For more information on these provisions and on the time and volume tests, consult the Bulletin entitled “Understanding How the Ordinary Selling Price Provisions of the Competition Act Apply to Your Business” on the Bureau’s website.
The Competition Bureau facilitates compliance with the law by providing various types of written opinions subject to fees. Company officials, lawyers and others are encouraged to request an opinion on whether the implementation of a proposed business plan or practice would raise an issue under the Competition Act. These written opinions are binding on the Commissioner of Competition when all the material facts have been submitted by or on behalf of an applicant for an opinion and when they are accurate. A specific written opinion will be based on information provided by the requestor and will take into account previous case law, prior opinions and the stated policies of the Bureau.
Anyone wishing to obtain additional information about the Competition Act, the Consumer Packaging and Labelling Act, the Textile Labelling Act, the Precious Metals Marking Act or the Bureau’s program of written opinions, or to file a complaint under any of these acts should contact the Competition Bureau’s Information Centre:
Information Centre
Competition Bureau
50 Victoria Street
Gatineau, Quebec
K1A 0C9
Toll-free: 1-800-348-5358
National Capital Region: 819-997-4282
TDD (for the hearing impaired): 1-800-642-3844
819-997-0324
The Competition Bureau is an independent agency that contributes to the prosperity of Canadians by protecting and promoting competitive markets and enabling informed consumer choice.
Headed by the Commissioner of Competition, the Bureau is responsible for the administration and enforcement of the Competition Act, the Consumer Packaging and Labelling Act, the Textile Labelling Act and the Precious Metals Marking Act.
The Bureau works to correct anti-competitive activities and deter the responsible firms and individuals from future anti-competitive conduct.
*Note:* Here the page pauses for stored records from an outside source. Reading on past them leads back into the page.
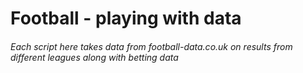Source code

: # Football - playing with data

###### Each script here takes data from football-data.co.uk on results from different leagues along with betting data
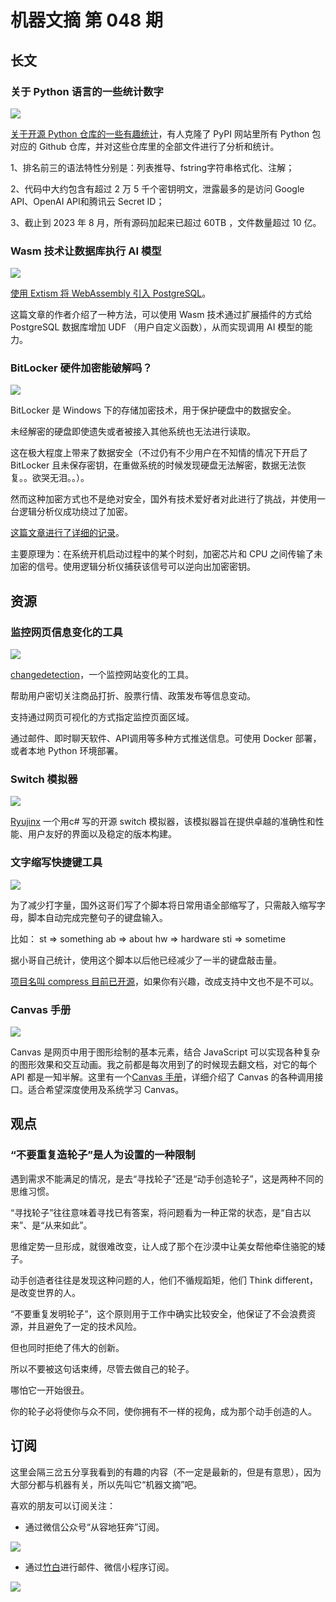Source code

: # 机器文摘 第 048 期

## 长文
### 关于 Python 语言的一些统计数字
![](2023-09-05-13-20-05.png)

[关于开源 Python 仓库的一些有趣统计](https://py-code.org/stats)，有人克隆了 PyPI 网站里所有 Python 包对应的 Github 仓库，并对这些仓库里的全部文件进行了分析和统计。

1、排名前三的语法特性分别是：列表推导、fstring字符串格式化、注解；

2、代码中大约包含有超过 2 万 5 千个密钥明文，泄露最多的是访问 Google API、OpenAI API和腾讯云 Secret ID；

3、截止到 2023 年 8 月，所有源码加起来已超过 60TB ，文件数量超过 10 亿。

### Wasm 技术让数据库执行 AI 模型
![](2023-09-05-13-20-30.png)

[使用 Extism 将 WebAssembly 引入 PostgreSQL](https://dylibso.com/blog/pg-extism/)。
 
这篇文章的作者介绍了一种方法，可以使用 Wasm 技术通过扩展插件的方式给 PostgreSQL 数据库增加 UDF （用户自定义函数），从而实现调用 AI 模型的能力。

### BitLocker 硬件加密能破解吗？
![](2023-09-05-13-20-50.png)

BitLocker 是 Windows 下的存储加密技术，用于保护硬盘中的数据安全。

未经解密的硬盘即使遗失或者被接入其他系统也无法进行读取。

这在极大程度上带来了数据安全（不过仍有不少用户在不知情的情况下开启了 BitLocker 且未保存密钥，在重做系统的时候发现硬盘无法解密，数据无法恢复。。欲哭无泪。。）。

然而这种加密方式也不是绝对安全，国外有技术爱好者对此进行了挑战，并使用一台逻辑分析仪成功绕过了加密。

[这篇文章进行了详细的记录](https://www.errno.fr/BypassingBitlocker.html)。

主要原理为：在系统开机启动过程中的某个时刻，加密芯片和 CPU 之间传输了未加密的信号。使用逻辑分析仪捕获该信号可以逆向出加密密钥。

## 资源
### 监控网页信息变化的工具
![](2023-09-05-13-21-17.png)

[changedetection](https://github.com/dgtlmoon/changedetection.io)，一个监控网站变化的工具。

帮助用户密切关注商品打折、股票行情、政策发布等信息变动。

支持通过网页可视化的方式指定监控页面区域。

通过邮件、即时聊天软件、API调用等多种方式推送信息。可使用 Docker 部署，或者本地 Python 环境部署。

### Switch 模拟器
![](2023-09-05-13-21-28.png)

[Ryujinx](https://github.com/Ryujinx/Ryujinx) 一个用c# 写的开源 switch 模拟器，该模拟器旨在提供卓越的准确性和性能、用户友好的界面以及稳定的版本构建。 ​​​

### 文字缩写快捷键工具
![](2023-09-05-13-21-45.png)

为了减少打字量，国外这哥们写了个脚本将日常用语全部缩写了，只需敲入缩写字母，脚本自动完成完整句子的键盘输入。

比如：
st => something
ab => about
hw => hardware
sti => sometime

据小哥自己统计，使用这个脚本以后他已经减少了一半的键盘敲击量。

[项目名叫 compress 目前已开源](https://github.com/eschluntz/compress)，如果你有兴趣，改成支持中文也不是不可以。

### Canvas 手册
![](2023-09-05-13-22-11.png)

Canvas 是网页中用于图形绘制的基本元素，结合 JavaScript 可以实现各种复杂的图形效果和交互动画。我之前都是每次用到了的时候现去翻文档，对它的每个 API 都是一知半解。这里有一个[Canvas 手册](https://bucephalus.org/text/CanvasHandbook/CanvasHandbook.html)，详细介绍了 Canvas 的各种调用接口。适合希望深度使用及系统学习 Canvas。

## 观点
### “不要重复造轮子”是人为设置的一种限制
遇到需求不能满足的情况，是去“寻找轮子”还是“动手创造轮子”，这是两种不同的思维习惯。

“寻找轮子”往往意味着寻找已有答案，将问题看为一种正常的状态，是“自古以来”、是“从来如此”。

思维定势一旦形成，就很难改变，让人成了那个在沙漠中让美女帮他牵住骆驼的矮子。

动手创造者往往是发现这种问题的人，他们不循规蹈矩，他们 Think different，是改变世界的人。

“不要重复发明轮子”，这个原则用于工作中确实比较安全，他保证了不会浪费资源，并且避免了一定的技术风险。
  
但也同时拒绝了伟大的创新。
  
所以不要被这句话束缚，尽管去做自己的轮子。

哪怕它一开始很丑。
  
你的轮子必将使你与众不同，使你拥有不一样的视角，成为那个动手创造的人。

## 订阅
这里会隔三岔五分享我看到的有趣的内容（不一定是最新的，但是有意思），因为大部分都与机器有关，所以先叫它“机器文摘”吧。

喜欢的朋友可以订阅关注：

- 通过微信公众号“从容地狂奔”订阅。

![](../weixin.jpg)

- 通过[竹白](https://zhubai.love/)进行邮件、微信小程序订阅。

![](../zhubai.jpg)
The Bureau also encourages firms to set up corporate compliance programs to ensure they adopt policies and practices that comply with the legislation.
The Bureau sees communication and advocacy as important to achieving compliance and, consequently, works to inform businesses and other stakeholders about the laws it enforces. Through its advocacy program, the Bureau actively promotes a competitive marketplace and contributes to the development of competition policy legislation.
The Bureau’s commitment to educating the marketplace is complemented by several forms of voluntary compliance. These range from written opinions, which assist businesses that want to ensure compliance with the law, to alternative case resolutions, which correct anti-competitive behaviour in a timely and cost-effective fashion.
1In this document, the term mail-in rebate will include mail-in, Internet and other delayed-payment rebates.
2The Consumer Packaging and Labelling Act requires pre-packaged consumer products to bear accurate and meaningful labelling information, such as product identity, net quantity and the dealer’s name and principal place of business, to help consumers make informed purchasing decisions.
3The Textile Labelling Act sets out specifications for mandatory label information, such as the generic name of each fibre present, and the dealer’s full name and postal address or a CA identification number.
4Subsection 52(1.2) of the Competition Act specifically assigns liability for making a representation, as set out in 52(1) and paragraph 74.01(1)(a), to the person who makes it or who permits it to be made.
5If the product is supplied to the retailer by a Canadian importer or dealer, then the liability falls on the importer or dealer.
6See the Canada Revenue Agency, General Information for GST/HST Registrants
(www.cra-arc.gc.ca/E/pub/gp/rc4022/).